If the seller won't agree to hold off until you get that advice, you probably don't want it anyway. If you really do, perhaps a small amount of earnest money would get them to change their mind on a small delay while you seek legal advice.
posted by wierdo at 9:26 AM on December 16, 2006

Thank you all for your suggestions. My parents have never been good with money (which is why we're in this perdicament in the first place). They put down a 25K deposit on the property without any contingency, not understanding that this means they need to find a mortgage or lose the deposit. Accd. to the real estate agent, they were able to negotiate a below market purchase price by making that kind of offer.. We have about three weeks before the closing to find a mortgage, so I'm feeling a little panicky. More than a little.

With regard to my parents' motives, I have no worry whatsoever that they would take advantage of me. I guess you can't pick your family, so in that regard I'm lucky. (If only they were better with money).

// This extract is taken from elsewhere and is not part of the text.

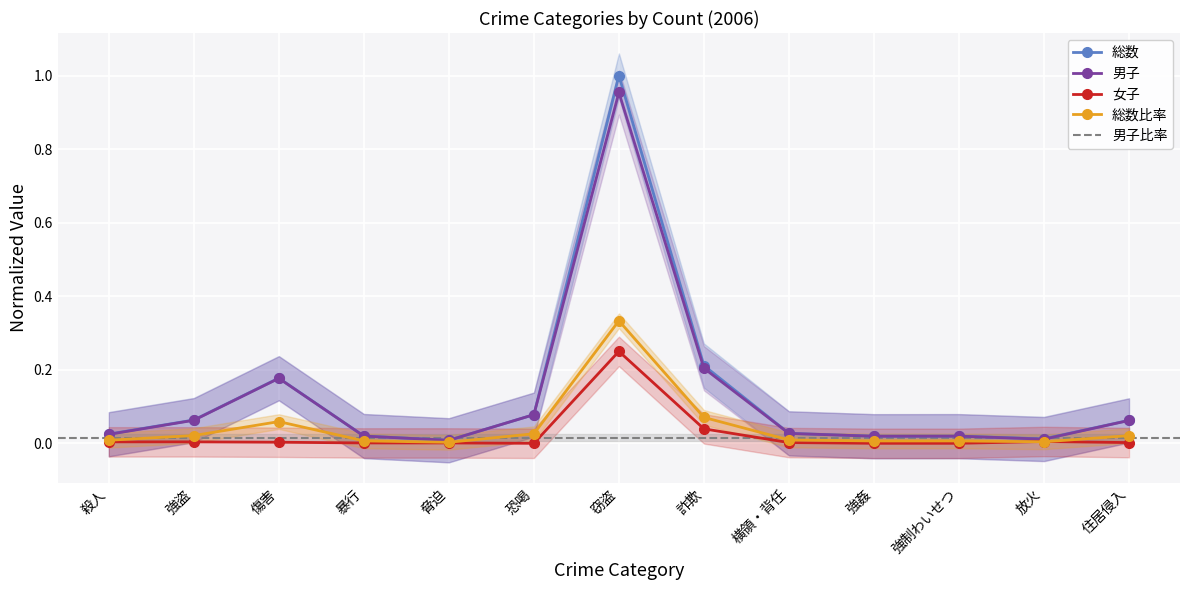

Which category has the highest value in the 総数比率 series?

窃盗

So I gather that I should lend them the entire purchase price to facilitate the transfer. Otherwise, let's see what happens on Monday. I guess I should try to find a real estate lawyer in florida who knows the local ins and outs.
posted by mert at 11:06 AM on December 16, 2006

One of the other things I asked the agent was to approach the seller and ask for an extension. We'll see what comes of that.
posted by mert at 11:07 AM on December 16, 2006

Mert - in case you don't regularly check the email listed on your profile page, I just sent you the name of a real estate lawyer in South Florida.
posted by necessitas at 11:45 AM on December 16, 2006

One would have to be insane to buy a condo in Florida now. So much inventory, so many speculators with sketchy if not outright fraudulent loans, so few buyers.

Enjoy the ride.
posted by Heywood Mogroot at 4:57 PM on December 16, 2006

OK, reading your 11:06 I see it's a little more complicated. My advice is to walk away from the $25K. Even if you could swing the deed transfer, your tax savings are only coming from property taxes and mortgage interest being paid out.

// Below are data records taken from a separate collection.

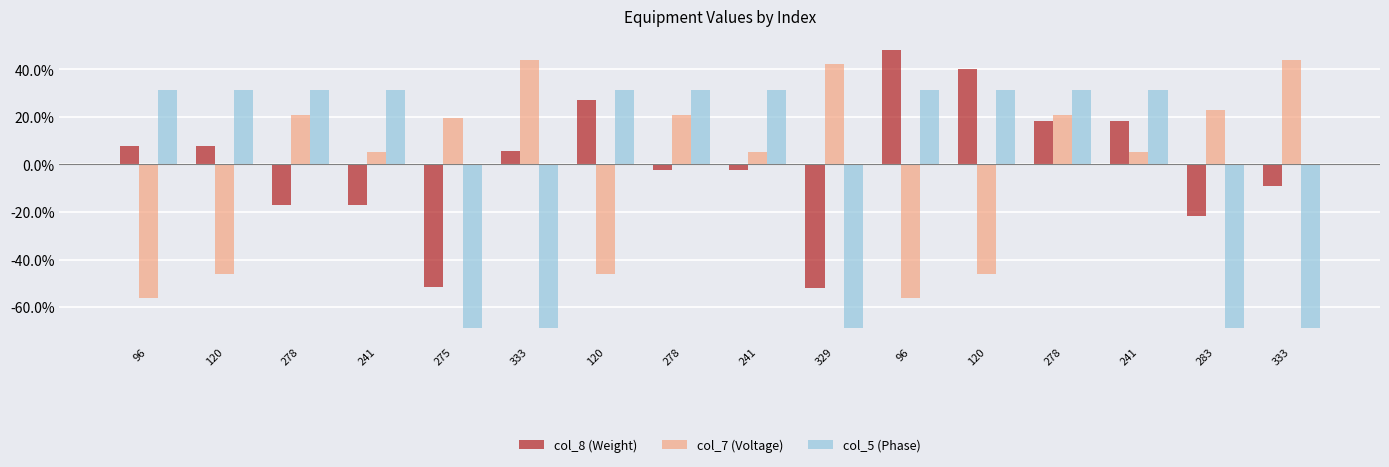

What is the greatest value displayed?

48.1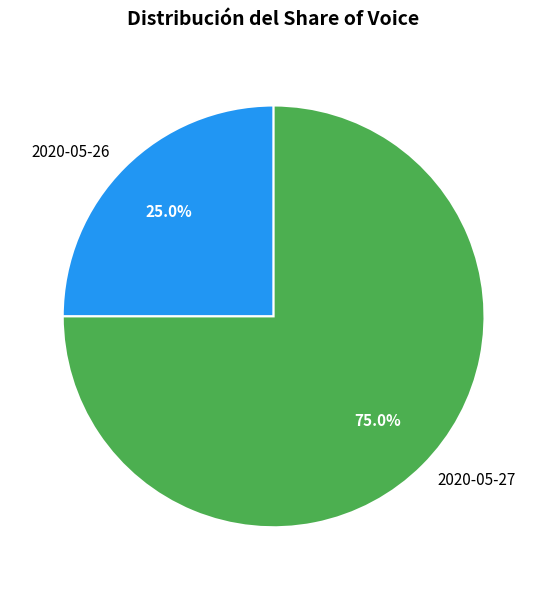

What is the largest slice in the pie chart?

2020-05-27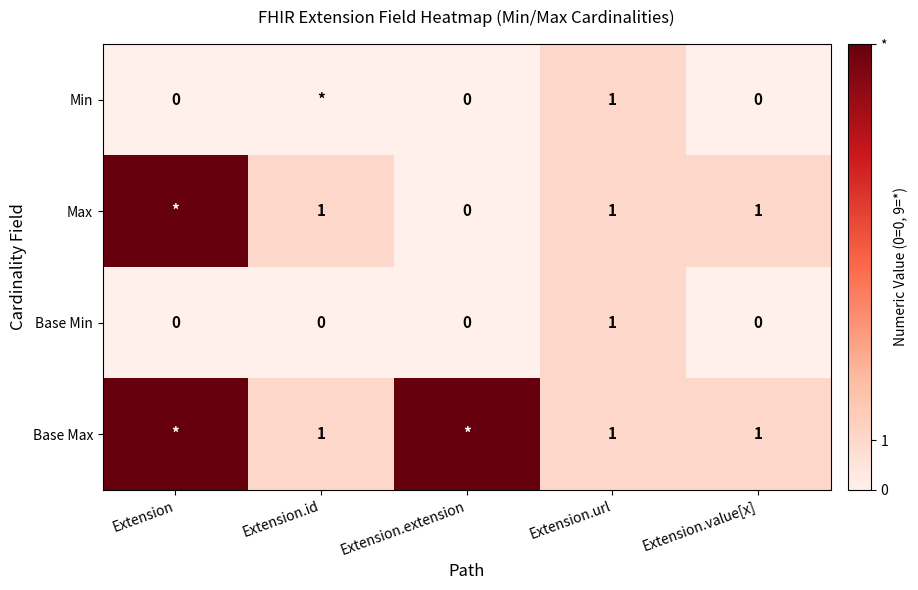

How many values in Base Min are above zero?

1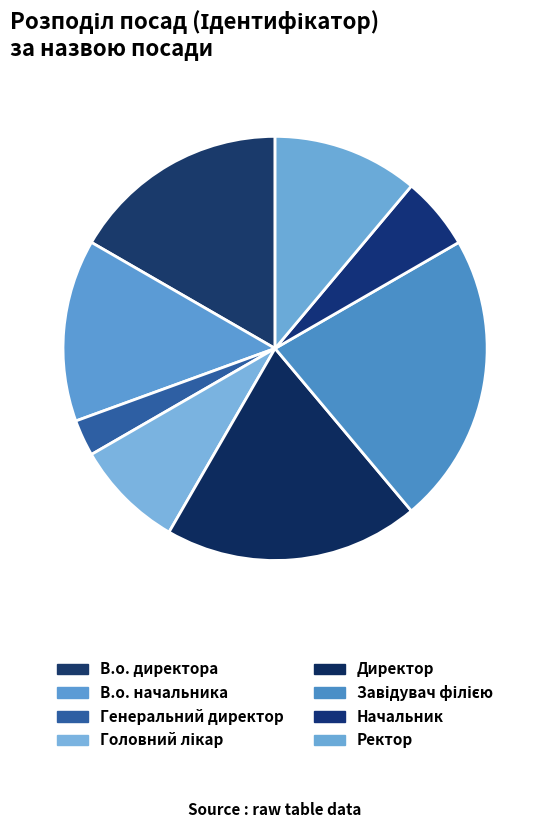

How many segments does this pie chart have?

8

Paying money to get tax advantages, in a declinging market with zero upside this decade, is not wise.
posted by Heywood Mogroot at 5:00 PM on December 16, 2006

We have about three weeks before the closing to find a mortgage

Does the contract say "time is of the essence?" If not, the three weeks is flexible. Regardless, that is plenty of time to consult with a lawyer. Real estate transaction lawyering is cheap, and valuable, never buy property without it.